■ Written task: Leaving out all pictures, return the records word for word.

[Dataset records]
··········
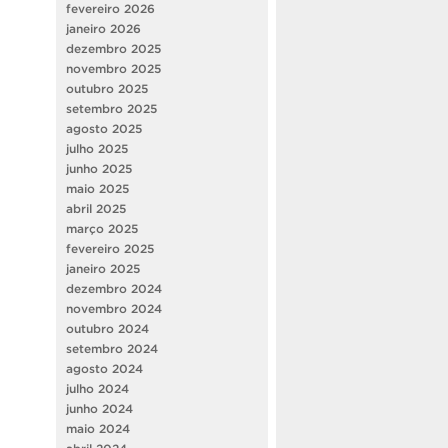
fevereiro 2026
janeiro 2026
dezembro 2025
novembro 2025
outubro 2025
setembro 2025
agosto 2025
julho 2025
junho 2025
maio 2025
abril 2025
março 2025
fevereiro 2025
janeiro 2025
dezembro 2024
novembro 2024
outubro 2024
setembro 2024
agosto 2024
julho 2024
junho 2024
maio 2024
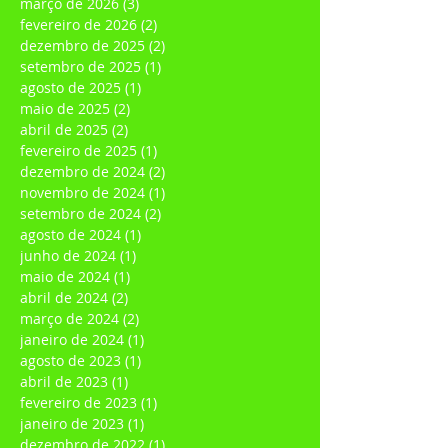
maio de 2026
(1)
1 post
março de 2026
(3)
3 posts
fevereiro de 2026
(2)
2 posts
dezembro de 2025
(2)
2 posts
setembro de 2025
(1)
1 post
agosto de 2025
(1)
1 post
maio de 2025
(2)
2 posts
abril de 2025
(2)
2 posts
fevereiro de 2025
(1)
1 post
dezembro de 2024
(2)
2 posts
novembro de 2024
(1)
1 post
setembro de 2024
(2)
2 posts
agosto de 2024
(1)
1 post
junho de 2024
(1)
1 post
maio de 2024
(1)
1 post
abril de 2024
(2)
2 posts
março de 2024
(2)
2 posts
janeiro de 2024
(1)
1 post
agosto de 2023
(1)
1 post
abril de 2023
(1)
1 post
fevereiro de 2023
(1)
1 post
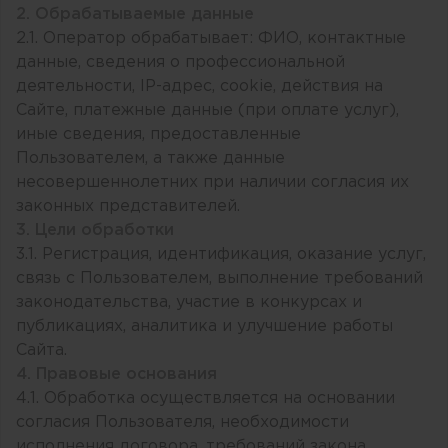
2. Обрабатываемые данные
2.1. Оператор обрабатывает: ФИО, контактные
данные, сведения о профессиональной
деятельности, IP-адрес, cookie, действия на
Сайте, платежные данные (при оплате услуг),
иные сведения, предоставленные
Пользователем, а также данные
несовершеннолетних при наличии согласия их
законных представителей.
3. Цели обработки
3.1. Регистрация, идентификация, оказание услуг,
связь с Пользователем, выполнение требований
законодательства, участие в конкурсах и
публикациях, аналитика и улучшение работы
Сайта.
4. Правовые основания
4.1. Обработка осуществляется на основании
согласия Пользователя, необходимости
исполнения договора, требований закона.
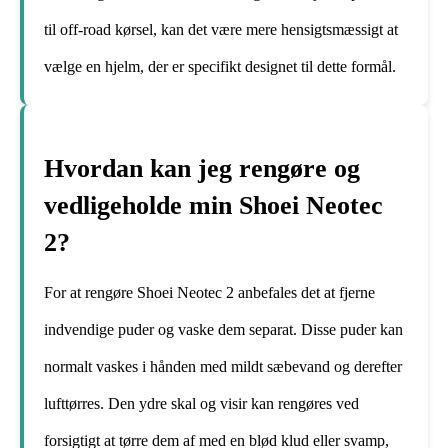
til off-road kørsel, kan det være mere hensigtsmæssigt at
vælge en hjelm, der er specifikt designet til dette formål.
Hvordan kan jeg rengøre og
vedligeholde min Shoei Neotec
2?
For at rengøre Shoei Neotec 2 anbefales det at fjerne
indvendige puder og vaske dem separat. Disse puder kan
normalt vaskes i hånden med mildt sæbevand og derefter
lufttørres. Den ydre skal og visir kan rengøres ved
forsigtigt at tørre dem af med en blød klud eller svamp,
··········
■ Solution for this problem:
fevereiro 2026
janeiro 2026
dezembro 2025
novembro 2025
outubro 2025
setembro 2025
agosto 2025
julho 2025
junho 2025
maio 2025
abril 2025
março 2025
fevereiro 2025
janeiro 2025
dezembro 2024
novembro 2024
outubro 2024
setembro 2024
agosto 2024
julho 2024
junho 2024
maio 2024
maio de 2026
(1)
1 post
março de 2026
(3)
3 posts
fevereiro de 2026
(2)
2 posts
dezembro de 2025
(2)
2 posts
setembro de 2025
(1)
1 post
agosto de 2025
(1)
1 post
maio de 2025
(2)
2 posts
abril de 2025
(2)
2 posts
fevereiro de 2025
(1)
1 post
dezembro de 2024
(2)
2 posts
novembro de 2024
(1)
1 post
setembro de 2024
(2)
2 posts
agosto de 2024
(1)
1 post
junho de 2024
(1)
1 post
maio de 2024
(1)
1 post
abril de 2024
(2)
2 posts
março de 2024
(2)
2 posts
janeiro de 2024
(1)
1 post
agosto de 2023
(1)
1 post
abril de 2023
(1)
1 post
fevereiro de 2023
(1)
1 post
2. Обрабатываемые данные
2.1. Оператор обрабатывает: ФИО, контактные
данные, сведения о профессиональной
деятельности, IP-адрес, cookie, действия на
Сайте, платежные данные (при оплате услуг),
иные сведения, предоставленные
Пользователем, а также данные
несовершеннолетних при наличии согласия их
законных представителей.
3. Цели обработки
3.1. Регистрация, идентификация, оказание услуг,
связь с Пользователем, выполнение требований
законодательства, участие в конкурсах и
публикациях, аналитика и улучшение работы
Сайта.
4. Правовые основания
4.1. Обработка осуществляется на основании
согласия Пользователя, необходимости
исполнения договора, требований закона.
til off-road kørsel, kan det være mere hensigtsmæssigt at
vælge en hjelm, der er specifikt designet til dette formål.
Hvordan kan jeg rengøre og
vedligeholde min Shoei Neotec
2?
For at rengøre Shoei Neotec 2 anbefales det at fjerne
indvendige puder og vaske dem separat. Disse puder kan
normalt vaskes i hånden med mildt sæbevand og derefter
lufttørres. Den ydre skal og visir kan rengøres ved
forsigtigt at tørre dem af med en blød klud eller svamp,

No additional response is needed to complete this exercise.